_TASK GOAL_
A word-for-word copy of the data, with no images, is the required answer.

_DATA BLOCK_
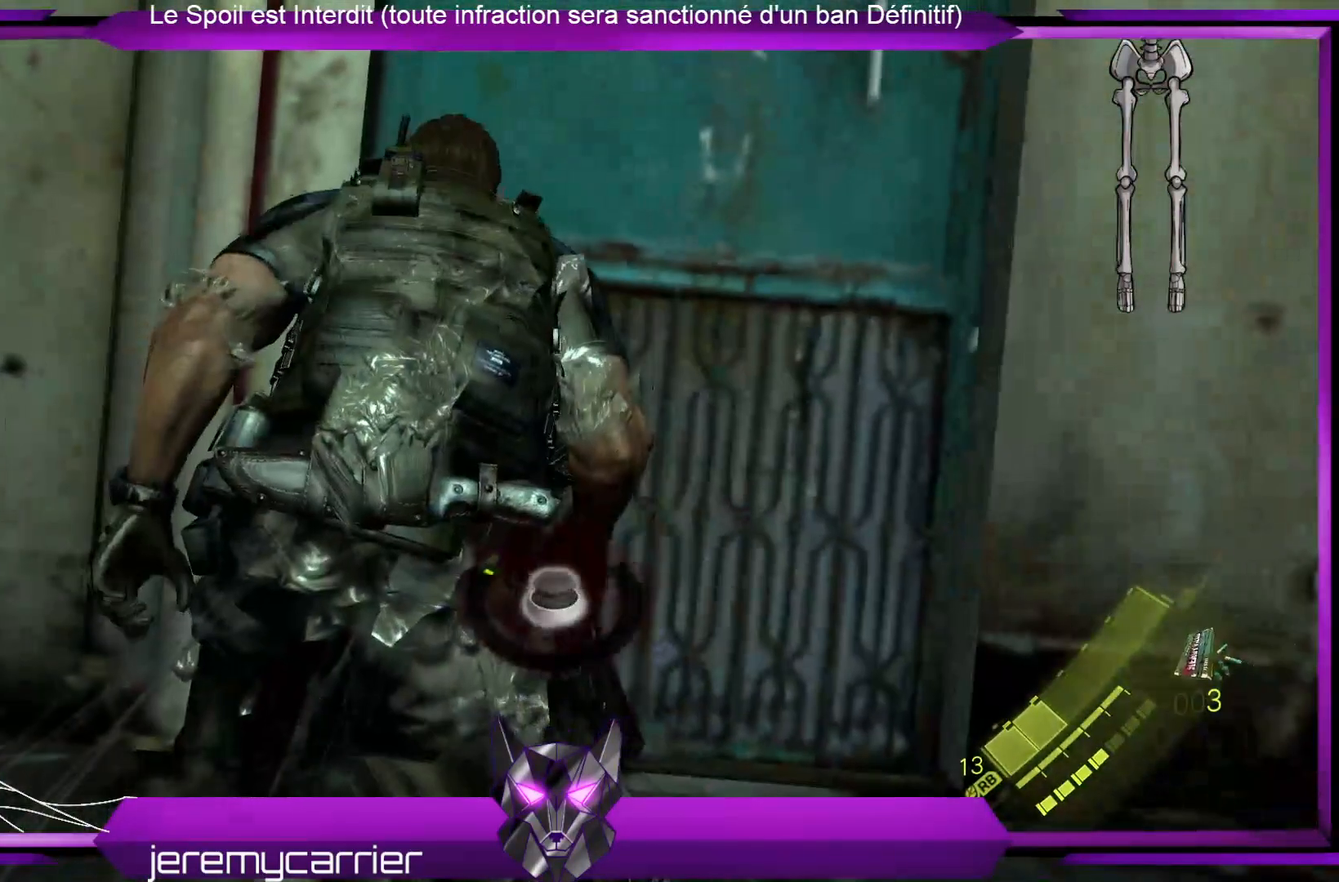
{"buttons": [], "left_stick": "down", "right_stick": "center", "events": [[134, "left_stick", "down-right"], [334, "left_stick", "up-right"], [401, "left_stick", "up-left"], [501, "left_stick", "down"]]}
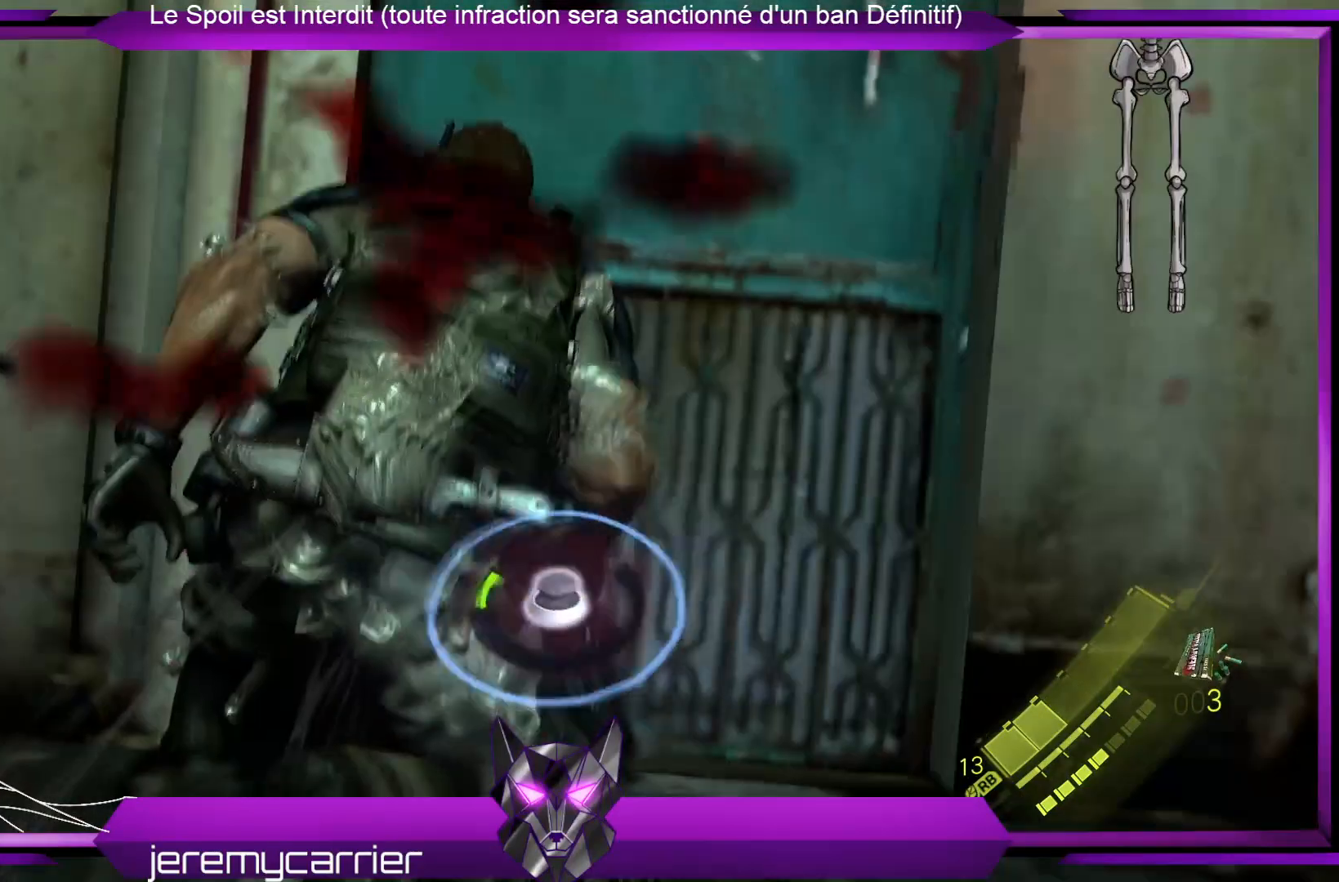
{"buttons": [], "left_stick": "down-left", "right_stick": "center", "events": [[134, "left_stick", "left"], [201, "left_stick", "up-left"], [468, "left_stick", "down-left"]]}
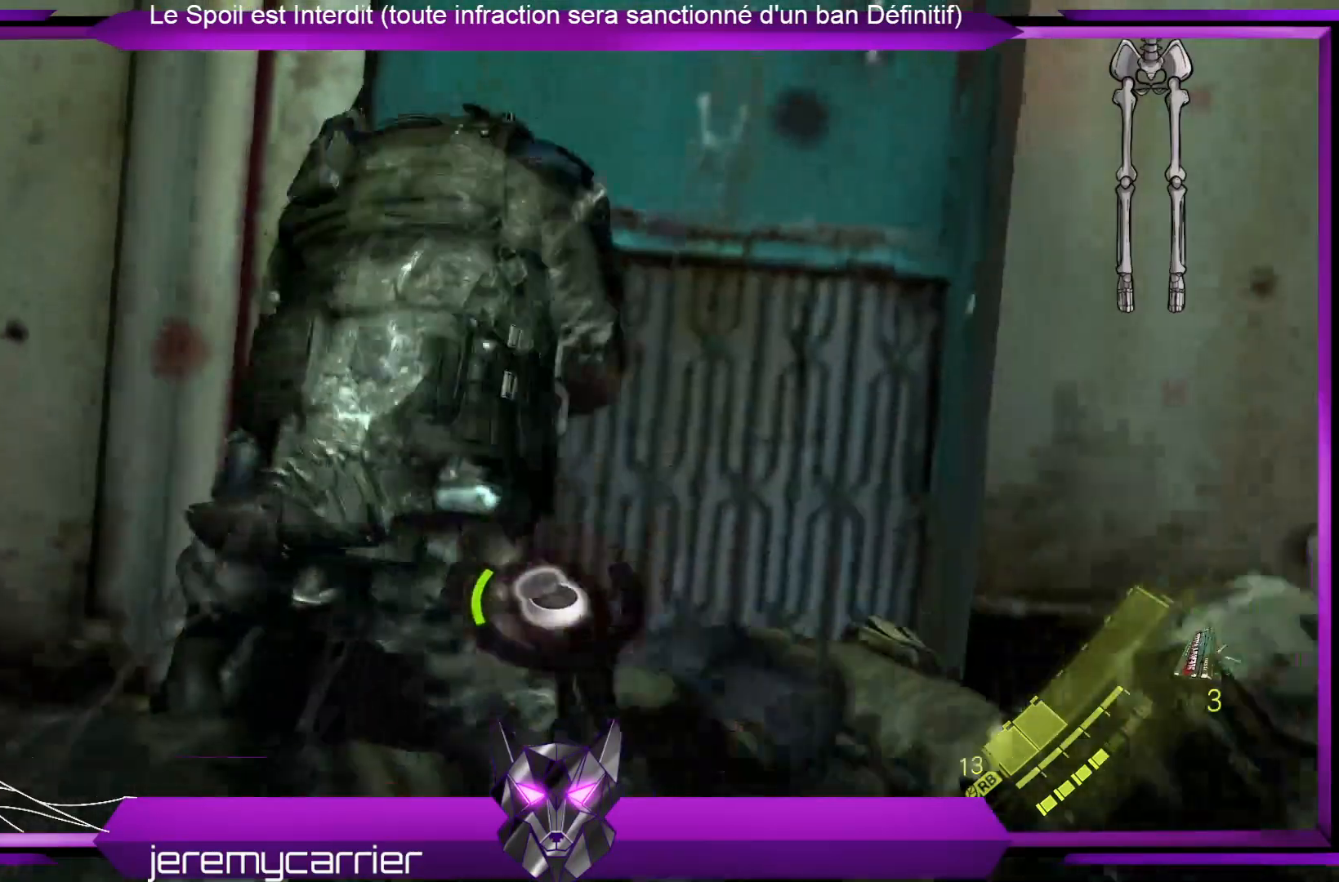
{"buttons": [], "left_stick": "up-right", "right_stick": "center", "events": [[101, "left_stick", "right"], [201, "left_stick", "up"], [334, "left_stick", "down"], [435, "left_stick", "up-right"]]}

_TASK ANSWER_
{"buttons": [], "left_stick": "down", "right_stick": "center", "events": [[134, "left_stick", "down-right"], [334, "left_stick", "up-right"], [401, "left_stick", "up-left"], [501, "left_stick", "down"]]}
{"buttons": [], "left_stick": "down-left", "right_stick": "center", "events": [[134, "left_stick", "left"], [201, "left_stick", "up-left"], [468, "left_stick", "down-left"]]}
{"buttons": [], "left_stick": "up-right", "right_stick": "center", "events": [[101, "left_stick", "right"], [201, "left_stick", "up"], [334, "left_stick", "down"], [435, "left_stick", "up-right"]]}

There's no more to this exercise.